Failing to prevent Russian oil from ending up in western markets is a failure of application. Sanctions shift the expected outcome by making the sanctioned party pay a higher cost to achieve their goal. In the case of Russia, this means the point at which they are no longer able to sustain the war effort arrives sooner.

The Russian economy is not doing quite well, it is verging on stagflation.

https://carnegieendowment.org/russia-eurasia/politika/2024/11/russia-central-bank-dilemma?lang=en

The war with Ukraine means that Russia’s economic policymaking is caught in a paradox: on the one hand, the government is increasing expenditure (over 8 percent of GDP is being spent on the war), which fuels inflation, while on the other, the central bank is trying to dampen inflation by raising interest rates. It is this paradox that drives calls for greater coordination between the government and the central bank. Of course, the looming specter of a recession and stagflation also mean that there is a preemptive hunt under way for scapegoats.

Western sanctions mean that the Russian elite has no institutional alternative to Putin and Russia’s current economic course. They can’t flee to the West, and their only option if they want to earn money is to remain in the country. But high interest rates are squeezing their margins and cutting into profits. Business lobby groups have complained that companies are scaling back investment plans.

The case for China is much murkier. But if one starts from the assumption that ASI are of the same level of strategic significance as nukes, improving your chances of getting there first seems like a defensible position to me.

Russian GDP is not doing so hot (I can't find a good multi year graph that goes up to nearly the present day, but this serves to show the recent trend). It's true that rumors of Russian collapse were obviously overblown but that doesn't mean they don't work at all.

5% growth over the past year is not hot? Any western country would consider it a miracle to have that growth rate. For reference america, which is the western country which best recovered from covid, has a growth rate of 2.5% over the past year. Honestly I was ready to accept your claim that the russian economy is doing bad until I saw the chart you linked. Now I'm wondering how they managed such impressive growth under such a restrictive sanctions regime.
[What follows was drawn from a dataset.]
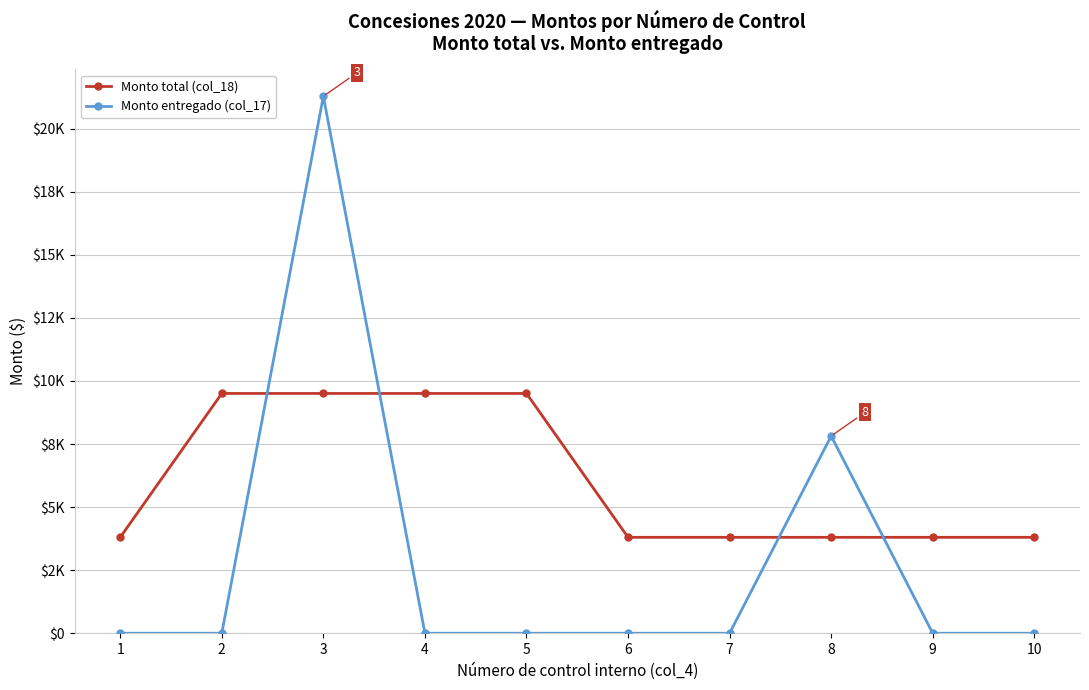

What is the value of the Monto total (col_18) point at the 10th from the left?

3802.1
It's not that hot when there's zero growth since 2013. It's easy to have a year with big growth if you crash beforehand.

if you switch plot to constant 2015 US$, it shows growth and if to PPP in current international $, it shows nearly 2-fold growth.

I feel you're losing the plot here. We were talking about recent sanctions effect on the economy. Why are you bringing up the last decade when the discussion was about the last 2 years of economic growth?

Because sanctions have been in place since the invasion of crimea in 2014.

More comments

Russia is also not doing so hot on metrics of Diversity, nor on total amount of Californian wine consumed. Why is any of these three things relevant?

Take it up with ranger if you don't think GDP has any income on material living conditions.